Too often we think of characters as being passive. As a matter of fact, there are too many people in this world who are getting credit for being good, when they are only passive. They have not enough energy to do anything good, and they have not enough energy to do anything bad. A character is one who has an infinite potentiality for virtue and for vice. Not virtue alone, because how could you be virtuous in this world and in the present order of things without the possibility of being vicious? A man can be a hero only on the battlefield in which it is possible to be a coward. A man can be a patriot only in a country in which it is possible to be traitor. And a man can be a saint only in a church in which it is possible to be a devil.

The icebergs that float in the cold streams of the North deserve no credit for being icebergs. They cannot help it. But let those icebergs come down to the warm streams of the South and remain icebergs- they have character. They are real icebergs.

And so it is with the character of the soul. The great characters of the world are not the mediocre Christian people. Potential saints are in prison, potential criminals are in the convents and in the monasteries. They have tremendous energy, and it could flow in the direction of Christ and it could flow in the direction of Satan. Ignatius was one of those characters. A man who could be vicious, and a man who could be vain.

We canonize the Little Flower. But the Church had to have heroic character to canonize her. The Little Flower tells us that if she had not struggled all of her life to correspond with the great graces God had given to her, she would have been one of the most wicked women who ever lived. In other words, the height to which we climb can be measured also by the depths. to which we could fall.
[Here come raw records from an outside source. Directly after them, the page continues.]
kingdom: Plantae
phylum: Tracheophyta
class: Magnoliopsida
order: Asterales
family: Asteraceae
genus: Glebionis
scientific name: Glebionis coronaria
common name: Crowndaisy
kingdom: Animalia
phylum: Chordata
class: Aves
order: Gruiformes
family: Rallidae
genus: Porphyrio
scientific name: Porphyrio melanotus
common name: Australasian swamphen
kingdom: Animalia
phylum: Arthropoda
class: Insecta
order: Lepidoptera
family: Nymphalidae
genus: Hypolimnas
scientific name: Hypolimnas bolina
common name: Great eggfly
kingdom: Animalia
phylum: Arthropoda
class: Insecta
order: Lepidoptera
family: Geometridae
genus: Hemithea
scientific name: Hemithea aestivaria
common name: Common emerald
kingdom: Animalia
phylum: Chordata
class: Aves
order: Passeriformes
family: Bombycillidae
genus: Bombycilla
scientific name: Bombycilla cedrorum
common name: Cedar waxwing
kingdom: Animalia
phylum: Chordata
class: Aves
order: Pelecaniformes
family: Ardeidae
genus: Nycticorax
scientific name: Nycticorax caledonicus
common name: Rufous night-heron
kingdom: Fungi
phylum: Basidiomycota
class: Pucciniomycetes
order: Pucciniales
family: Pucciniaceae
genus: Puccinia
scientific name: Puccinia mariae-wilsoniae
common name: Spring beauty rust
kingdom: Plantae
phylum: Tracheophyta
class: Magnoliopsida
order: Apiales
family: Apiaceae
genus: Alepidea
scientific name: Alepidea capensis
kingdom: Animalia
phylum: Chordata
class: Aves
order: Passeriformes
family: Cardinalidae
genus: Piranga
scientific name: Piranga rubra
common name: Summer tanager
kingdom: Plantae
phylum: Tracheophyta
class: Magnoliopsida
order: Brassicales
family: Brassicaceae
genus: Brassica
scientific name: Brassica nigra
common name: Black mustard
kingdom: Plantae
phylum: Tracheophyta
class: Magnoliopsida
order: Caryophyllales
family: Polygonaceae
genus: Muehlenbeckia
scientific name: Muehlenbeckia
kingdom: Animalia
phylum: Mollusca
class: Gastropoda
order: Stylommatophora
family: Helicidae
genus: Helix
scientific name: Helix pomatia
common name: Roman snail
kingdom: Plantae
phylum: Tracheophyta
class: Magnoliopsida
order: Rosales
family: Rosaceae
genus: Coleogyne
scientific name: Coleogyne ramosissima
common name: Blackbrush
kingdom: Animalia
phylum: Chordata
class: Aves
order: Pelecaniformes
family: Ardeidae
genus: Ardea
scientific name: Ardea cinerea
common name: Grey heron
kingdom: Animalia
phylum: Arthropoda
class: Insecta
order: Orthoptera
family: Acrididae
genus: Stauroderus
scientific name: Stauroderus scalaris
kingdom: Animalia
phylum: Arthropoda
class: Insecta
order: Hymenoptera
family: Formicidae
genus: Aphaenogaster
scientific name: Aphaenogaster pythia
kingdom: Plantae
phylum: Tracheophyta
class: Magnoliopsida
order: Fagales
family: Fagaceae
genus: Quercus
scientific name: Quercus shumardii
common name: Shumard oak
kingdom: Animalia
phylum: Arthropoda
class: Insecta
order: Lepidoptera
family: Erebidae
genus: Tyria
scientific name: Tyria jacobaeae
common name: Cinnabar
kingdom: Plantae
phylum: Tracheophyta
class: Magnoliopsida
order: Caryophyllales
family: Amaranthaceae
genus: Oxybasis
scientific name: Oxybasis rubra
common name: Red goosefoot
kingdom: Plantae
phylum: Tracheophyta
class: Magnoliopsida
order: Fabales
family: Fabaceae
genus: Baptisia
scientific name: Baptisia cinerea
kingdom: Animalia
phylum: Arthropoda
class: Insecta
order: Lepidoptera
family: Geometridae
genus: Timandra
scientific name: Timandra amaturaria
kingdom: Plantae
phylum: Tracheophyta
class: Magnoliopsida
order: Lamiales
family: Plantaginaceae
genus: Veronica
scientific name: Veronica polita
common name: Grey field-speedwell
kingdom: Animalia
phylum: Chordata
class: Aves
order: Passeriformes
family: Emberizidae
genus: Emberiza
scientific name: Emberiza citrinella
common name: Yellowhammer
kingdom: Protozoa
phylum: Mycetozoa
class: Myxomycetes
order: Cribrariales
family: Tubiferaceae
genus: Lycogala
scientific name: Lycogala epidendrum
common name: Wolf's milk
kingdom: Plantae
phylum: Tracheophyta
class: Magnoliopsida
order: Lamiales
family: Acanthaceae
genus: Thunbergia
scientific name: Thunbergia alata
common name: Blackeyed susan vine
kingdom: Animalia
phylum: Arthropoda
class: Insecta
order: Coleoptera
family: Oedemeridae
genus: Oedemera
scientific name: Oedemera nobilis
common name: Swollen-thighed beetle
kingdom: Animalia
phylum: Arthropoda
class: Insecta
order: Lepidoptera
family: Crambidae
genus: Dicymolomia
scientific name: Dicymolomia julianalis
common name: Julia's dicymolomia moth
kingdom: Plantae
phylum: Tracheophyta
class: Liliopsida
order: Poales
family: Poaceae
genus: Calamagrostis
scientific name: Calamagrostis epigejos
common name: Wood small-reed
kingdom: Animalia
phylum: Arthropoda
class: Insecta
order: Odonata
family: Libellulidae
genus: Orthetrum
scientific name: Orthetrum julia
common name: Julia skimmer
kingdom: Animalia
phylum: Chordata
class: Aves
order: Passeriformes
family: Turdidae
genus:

In the life of Ignatius, therefore, is hope for us all. If we be sinners, there is hope of great sanctity. If we are just passive, there is still hope and the saints are raised upon our altars to be imitated. It is unfortunate that practically all of the lives of saints which we read are, for the most part, the lives of people who cannot be imitated. We can read the life of our Lord in the Gospels, and we feel we can imitate Him who is the Son of God. We then read the life of a saint, and we feel we cannot imitate his life at all. It is not the fault of the saints, it is the fault of the men who wrote their lives. We may each and every one of us see in Christ's Resurrection the potentialities of our own, if we by the grace of God can transform our humdrum existence into great sanctity.

Down in the gutter of the city street was a drop of water, soiled and dirty and stagnant; and way up in the heavens a gentle sunbeam saw it, reached from out his azure sky down to the drop, kissed it, thrilled it through and through with new strange life and hopes, and lifted it up higher and higher and higher beyond the clouds, and one day left it as a flake of immaculate snow on a mountain-top. Just so our own routine lives can be ennobled and perfected, provided we bring together the inspiration of vigor, of apostolic zeal and salt, the inspiration of a Great Captain bearing five wounds in the forefront of the battle.

When we see this, we, like Ignatius, may understand through his method of prayer the meaning of the shape of the human heart. He tried to bring home to us what was our destiny, in his meditations, and in that I see he solved the mystery of the heart. Our human heart is not perfect in shape and contour, like a valentine heart. There seems to be a small piece missing out of the side of every human heart that may symbolize the piece that was torn out of the heart of the universe, of humanity, on the Cross. But I think the real meaning is that, as Almighty God made each and. every human heart, He kept a small sample of it in Heaven and sent the rest of it into this world to be ever reminded that it would never be really happy, never be really peaceful, never be really wholehearted, until it went back again to God to recover the piece that He has been keeping for it from all eternity.